My wife has and does say "I did not marry a woman. I like men. I like what they have. I like how they make me feel". Since I started down this path I've grown immensely as a person. Being back on HRT has also helped plenty. Our love is perhaps the strongest it has ever been. Yet now I also hear "I cannot think of you as a husband with those bumps on your chest" Or, "I'm afraid of freaking out over your boobs if we tried having sex". Before HRT she often took advantage of how aroused playing with them was for me!

When the rubber of reality meets the road of transition....

My therapist and my wife like to point out that I am not God or some soothsayer. I cannot accurately predict, much less have control over the future. I know I like have all the angles covered before doing something. It's a personal trait and an occupational hazard for me. If, or when, I make a transition, I'd sure like to know how it will mostly play out even before doing it. That will never be.
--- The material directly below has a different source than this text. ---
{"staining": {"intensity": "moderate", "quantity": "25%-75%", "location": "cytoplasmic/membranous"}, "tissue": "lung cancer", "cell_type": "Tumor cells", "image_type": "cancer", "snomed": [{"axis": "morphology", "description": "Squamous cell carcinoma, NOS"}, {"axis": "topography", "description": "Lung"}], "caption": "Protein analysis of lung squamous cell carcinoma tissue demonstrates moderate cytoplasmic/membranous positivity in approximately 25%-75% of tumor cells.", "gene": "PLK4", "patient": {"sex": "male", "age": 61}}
One day at a time. You may grow closer, or apart. Or both. My wife and I long ago before we actually committed to government paperwork our relationship, we agreed that if the other wanted, or needed, to have sex with someone else it would be OK provided the rules are followed. To date neither of us exercised that option. That option has also been mentioned far more these past 6 years than the previous 30.
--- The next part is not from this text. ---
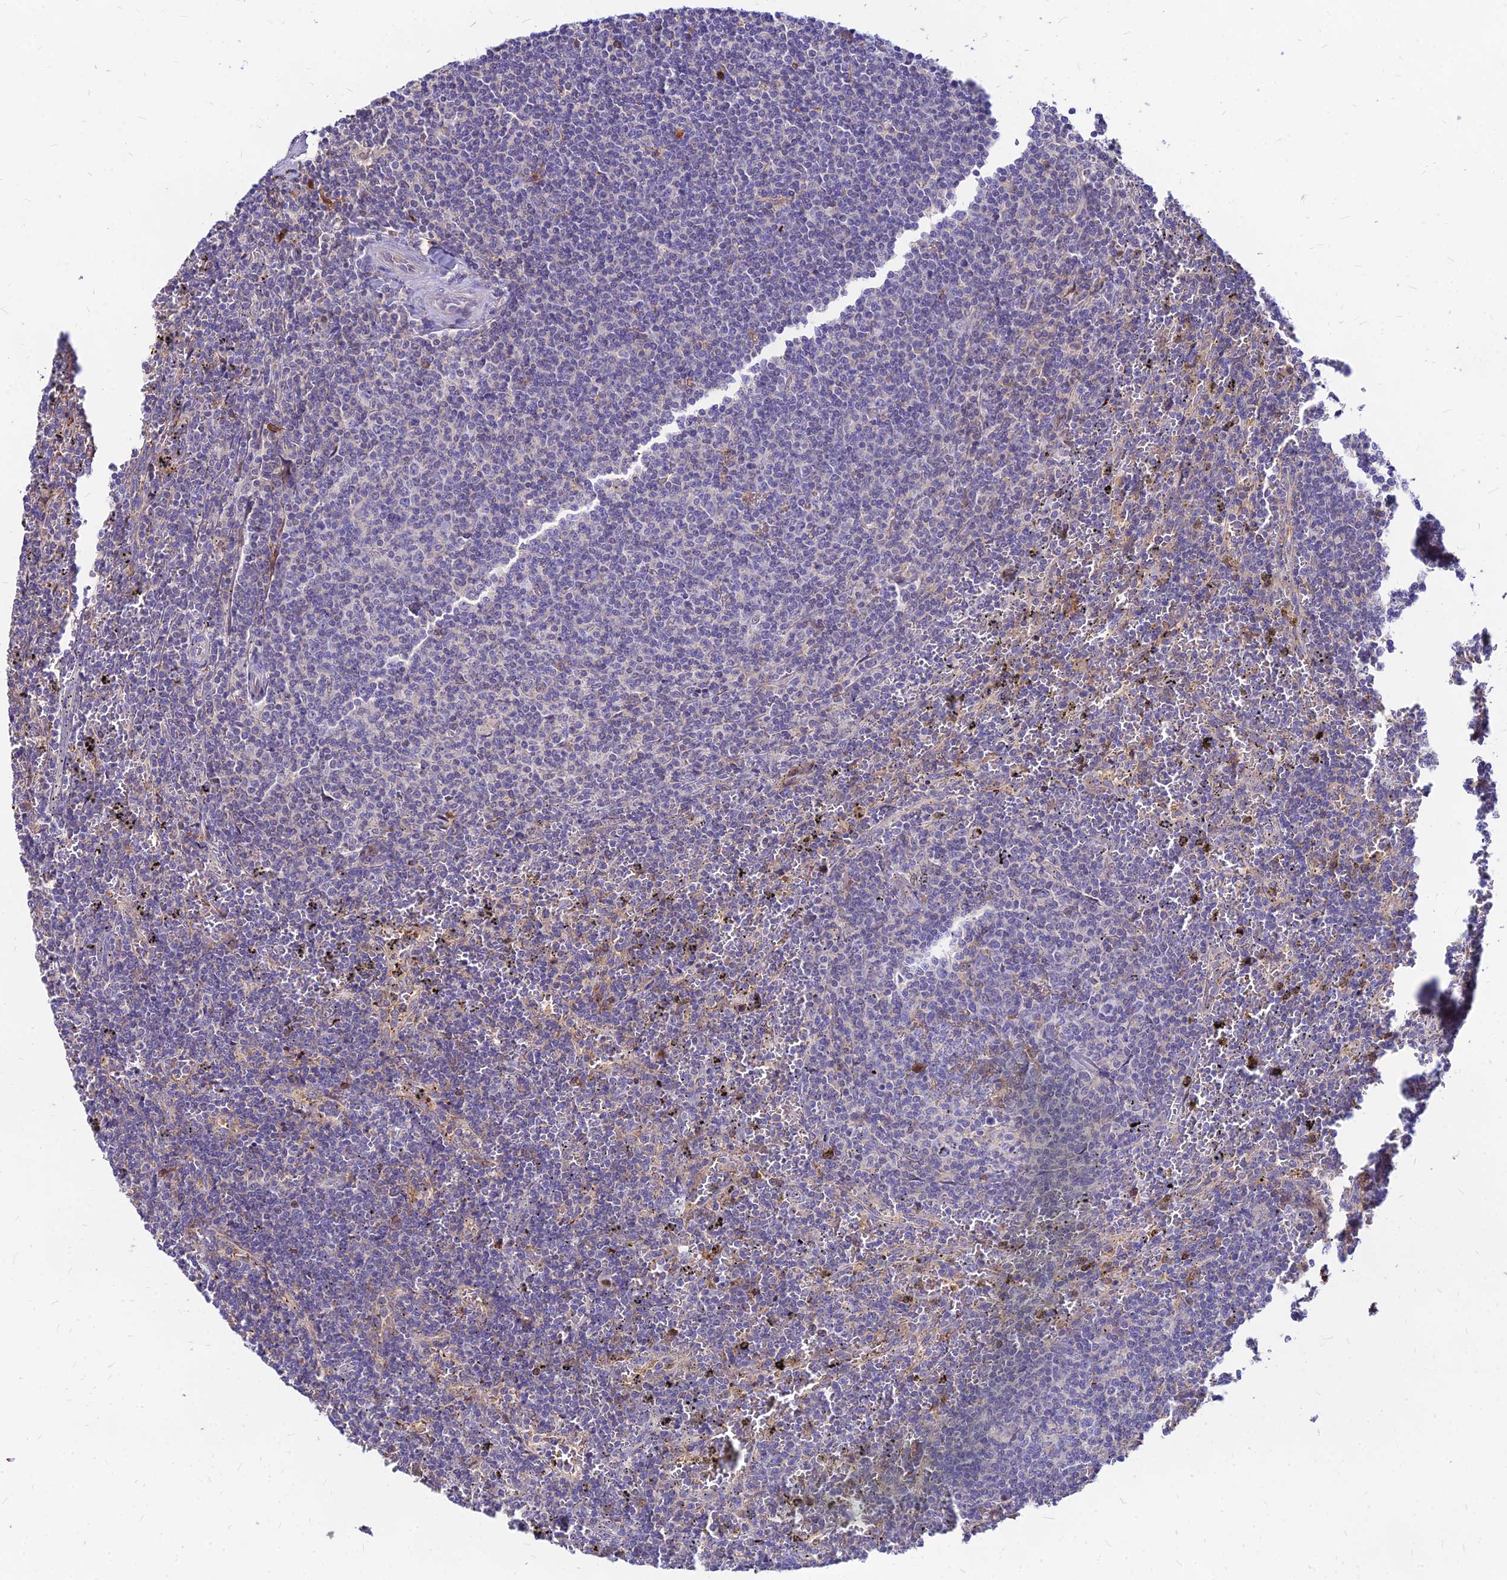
{"staining": {"intensity": "negative", "quantity": "none", "location": "none"}, "tissue": "lymphoma", "cell_type": "Tumor cells", "image_type": "cancer", "snomed": [{"axis": "morphology", "description": "Malignant lymphoma, non-Hodgkin's type, Low grade"}, {"axis": "topography", "description": "Spleen"}], "caption": "Immunohistochemistry (IHC) histopathology image of human malignant lymphoma, non-Hodgkin's type (low-grade) stained for a protein (brown), which exhibits no expression in tumor cells. (DAB IHC, high magnification).", "gene": "ACSM6", "patient": {"sex": "female", "age": 50}}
When faced with difficult questions or choices, I found that the answer to one simple question always yields the answer. "Which Pain is Worse?"
.          (Pile Driver)  
                    |
                    |
                    ^
(ROCK) ---> ME <--- (HARD PLACE)
  •  

Dee Marshall

Look at you all, ashamed to cry! Not me, tears of joy for you.
April 22, 2015, the day of my first face to face pass in gender neutral clothes and no makeup. It may be months to the next one, but I'm good with that!

Being transgender is just a phase. It hardly ever starts before conception and always ends promptly at death.

They say the light at the end of the tunnel is an oncoming train. I say, climb aboard!
  •  

KimSails

I've been married twice.  My first marriage ended, in part, because of cross-dressing.  My second wife has been very supportive of my transition.
Twenty years from now you will be more disappointed by the things you didn't do than the ones you did. So throw off the bowlines. Sail away from the safe harbor. Catch the trade winds in your sails. Explore. Dream. Discover.